Jan-Paul Saeijs

Personal information
- Full name: Jan-Paul Frederik Daniel Saeijs
- Date of birth: 20 June 1978 (age 47)
- Place of birth: The Hague, Netherlands
- Height: 1.90 m (6 ft 3 in)
- Position: Centre back

Youth career
- HBS Craeyenhout
- HVV
- 1997–1998: ADO Den Haag

Senior career*
- Years: Team / Apps / (Gls)
- 1998–2006: ADO Den Haag / 161 / (12)
- 2006–2010: Roda JC / 108 / (7)
- 2009: → Southampton (loan) / 20 / (2)
- 2010–2012: De Graafschap / 28 / (0)
- 2012–2015: HBS Craeyenhout / 80 / (39)

= Jan-Paul Saeijs =

Dutch footballer

Jan-Paul Frederik Daniel Saeijs (born 20 June 1978) is a Dutch former professional footballer who played as a defender.

==Career==
Born in The Hague, Saeijs made his debut in professional football for ADO Den Haag in the 1998–99 season.

In January 2009, he joined Southampton on loan, with an option of making the deal permanent if Southampton were still in the Championship at the end of the 2008–09 season.
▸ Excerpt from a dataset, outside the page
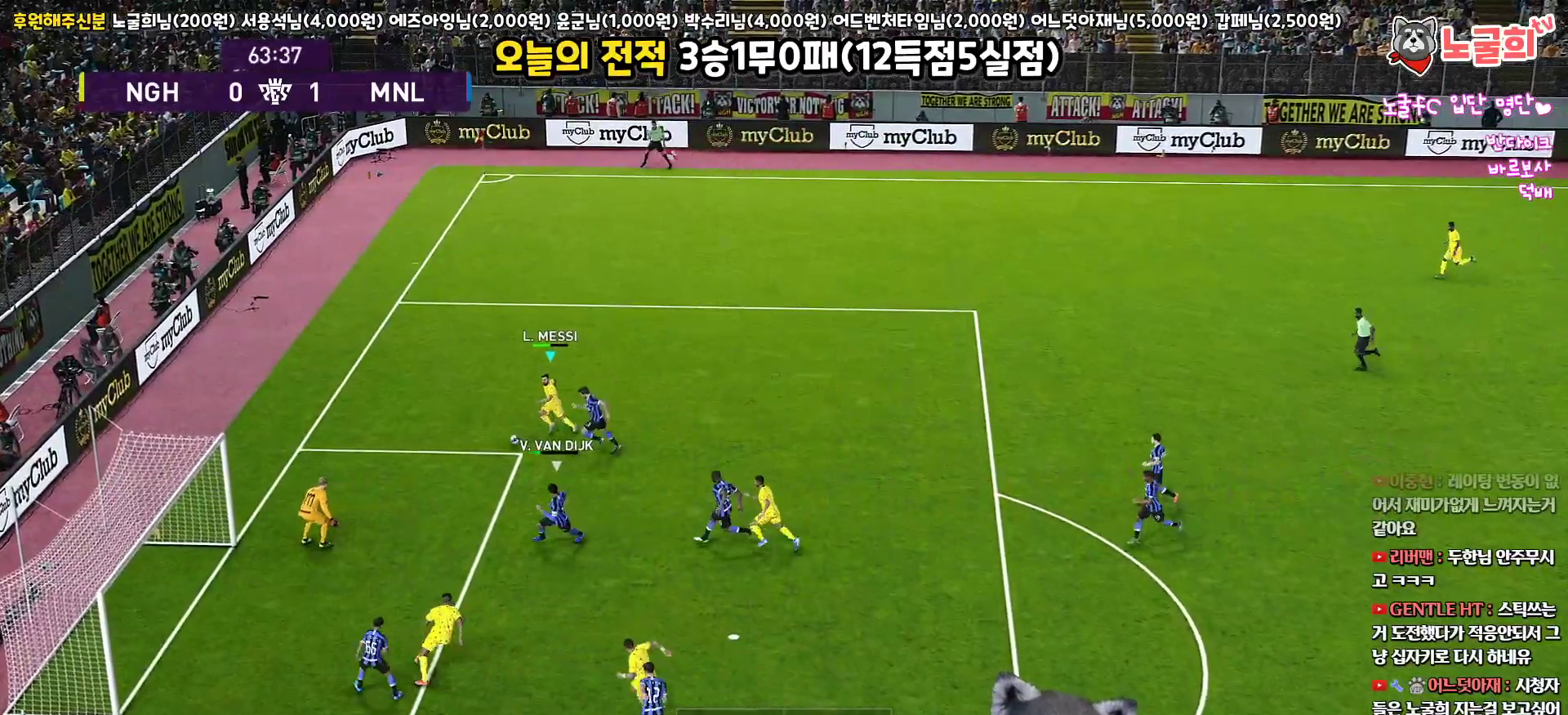
{"buttons": ["SQUARE", "L3"], "left_stick": "down-left", "right_stick": "center", "events": [[450, "SQUARE", "down"]]}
He made his debut in a 1–0 victory over Barnsley on 10 January.

He scored his first two Southampton goals against Watford, a header and a 30-yard free kick.

On 10 June 2010 Saeijs signed with Eredivisie newcomer, De Graafschap. He signed a contract for 2 years.
Saeijs announced his retirement from professional football in May 2012 and signed with Topklasse side HBS Craeyenhout from his home city The Hague. He retired from football altogether in June 2015.